This is a topic from YOUTUBE. Reply as normal, and we will post it to the user on YouTube.
Belongs to: Therapist Reacts to Monsters by Shinedown @HeartSupport This video is rough because my father was a Marine, Served Vietnam, and Beirut Lebanon (was a peace mission) & they were attacked killing 220 Marines. He horrible things he saw. so when i was born he had his monsters, and used the drink to get away from them. Through all that stuff in a way he ended up passing Monsters down to me. Its like Trauma passed out in a way. I struggle with mine. Somedays im chillin drinking tea with my monsters, and other days its like looking into an abyss /w it looking back. Two songs that sort of help me feel “Powerful” with in my self is Like a storm - Love the way you hate me, and DIMMU BORGIR - Gateways (LIVE - FORCES OF THE NORTHERN NIGHT). They sort of give me momentary strength to get though that moment of darkness where you feel like your falling.

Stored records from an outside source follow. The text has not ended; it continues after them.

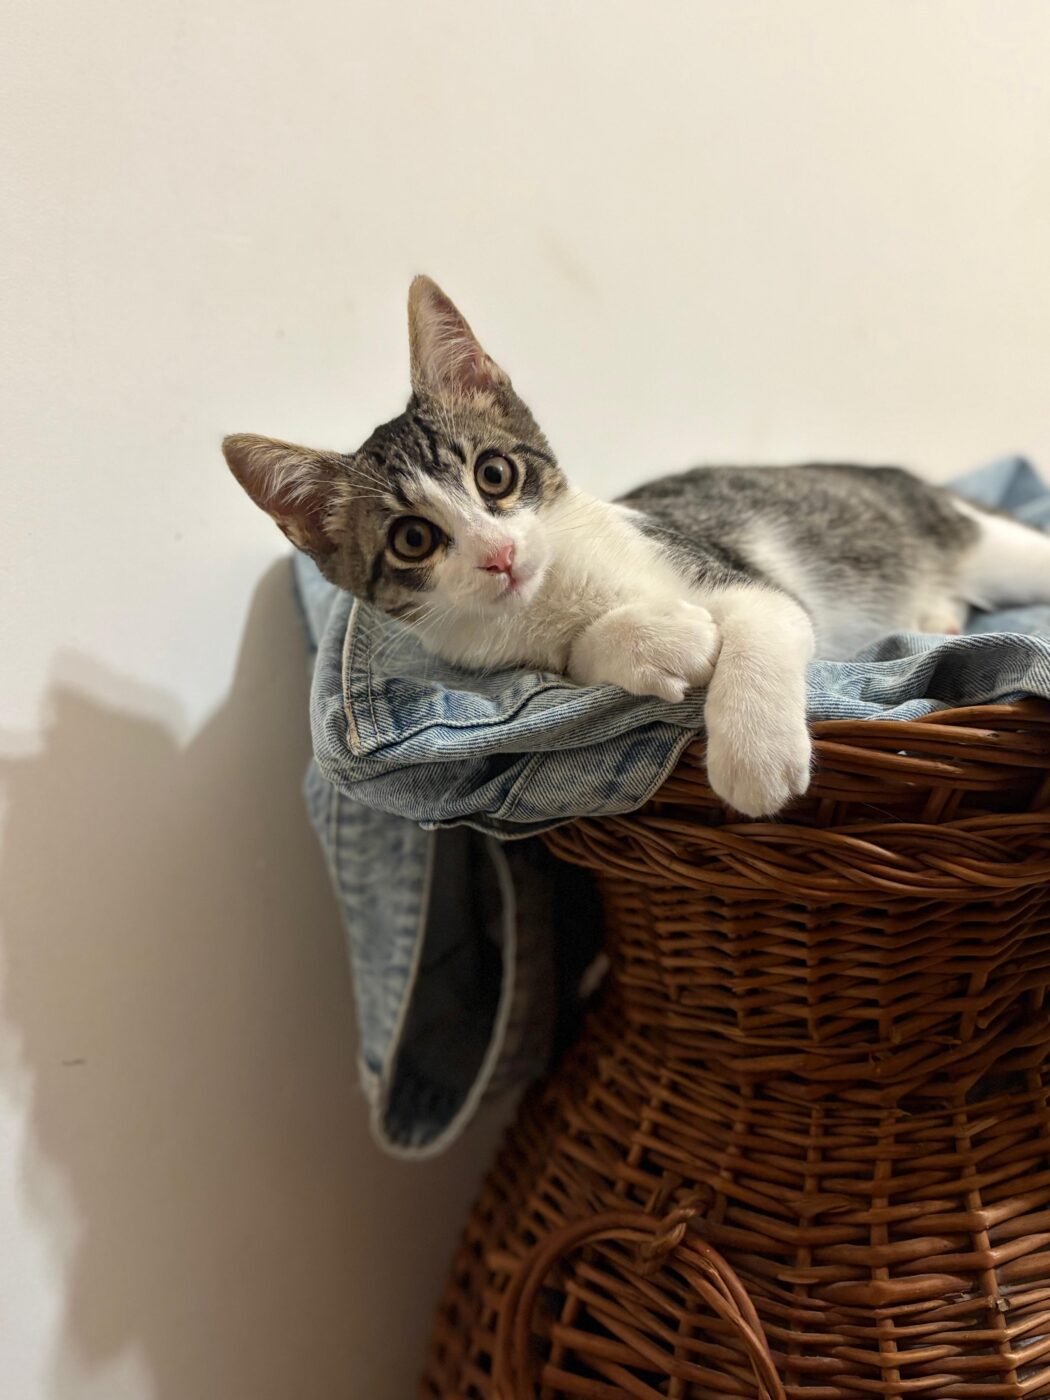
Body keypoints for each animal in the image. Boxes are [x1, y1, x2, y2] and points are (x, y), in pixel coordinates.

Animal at [223, 276, 1050, 817]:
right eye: (414, 539)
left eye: (495, 475)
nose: (498, 555)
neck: (560, 589)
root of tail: (908, 477)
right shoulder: (511, 657)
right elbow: (577, 662)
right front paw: (655, 640)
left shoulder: (737, 573)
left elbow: (764, 625)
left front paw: (753, 755)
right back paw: (938, 617)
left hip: (982, 543)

I’m sorry for father being in a peace mission. That must be awful for him to witness. I would have been traumatized too if I was in your father’s place. Drinking isn’t the best solution to fight his monsters. Trauma can be passed to each generation. I used to have trauma so I understand on how you feel. You feel stuck in the past with your monsters. This an option for you and your father, you don’t have to go if you feel uncomfortable. What about seeing a therapist related to trauma & attend support group about trauma? This can help you express your frustration to someone. I feel when you talked with an individual it makes me happy that another person can relate to my situation. Have you ever discuss your father about how’s his trauma is affecting you? People kind of underestimate for trauma even if you are healed. There are days that you might have a flashback due to a trigger. If that happens to you, take a deep breath and look at your surroundings to be distracted from the trigger. I love how you mention music helps with for trauma. Music helps me calm down too. In my life, I wanted to give up but I told myself someday I’m going to be happy & successful. Don’t let one bad day affect your mood. People are going to have good & bad days. That’s totally normal. I’m always here to support you.

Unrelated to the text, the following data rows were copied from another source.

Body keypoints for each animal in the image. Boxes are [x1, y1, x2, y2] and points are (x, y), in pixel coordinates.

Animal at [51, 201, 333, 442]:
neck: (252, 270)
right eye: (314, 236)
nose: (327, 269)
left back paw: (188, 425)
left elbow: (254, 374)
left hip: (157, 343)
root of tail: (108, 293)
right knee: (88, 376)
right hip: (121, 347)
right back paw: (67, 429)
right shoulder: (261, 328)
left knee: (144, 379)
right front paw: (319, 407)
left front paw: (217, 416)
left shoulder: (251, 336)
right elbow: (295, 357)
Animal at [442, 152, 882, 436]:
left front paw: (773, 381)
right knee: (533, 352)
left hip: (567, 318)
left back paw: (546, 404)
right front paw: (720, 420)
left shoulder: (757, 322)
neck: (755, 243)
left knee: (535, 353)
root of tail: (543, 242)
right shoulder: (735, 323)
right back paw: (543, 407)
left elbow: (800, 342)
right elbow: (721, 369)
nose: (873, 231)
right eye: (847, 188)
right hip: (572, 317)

I’m sorry, friend. Generational traumas is such a heavy legacy to inherit. You saw your dad being haunted by his own monsters, saw him during some very intense times of struggle in his life in which it seems that he tried to survive and escape from these demons. But as you grew up and witnessed all of it, it also happened to be a part of your environment, of your own sense of “normal”, even if deep inside it always felt wrong. It’s really hard to experience such powerlessness as a kid, to face the brutality of life that way, and to keep on struggling with it as an adult. I come myself from a quite dysfunctional home, with parents who themselves grew up in traumatic environments. It has been a cocktail of brutality that forced me to realize, as a young adult, the weight I’ve been carrying ever since and came from them. At 31 yrs old I’m still battling it, and as you said so well there are days when you make peace with your demons. But other days it feels like seeing a different side of them, one in which they are completely unleashed and overwhelm you. Those days are hard and can make you feel like you’re just too broken, unable to function like other human beings.
If anything, you have been absolutely resilient for keeping on trying, surviving, coping, and for sharing about your story here. Your understanding of these patterns, how it works and how it affects you, is a strength my friend. One that our parents didn’t necessarily have, or at the very least didn’t really want to see. By opening up as you did here, you are doing the courageous work of bringing perspective, and with time changing the narrative. Because these demons are not meant to define your entire story, my friend. You are so, so much more.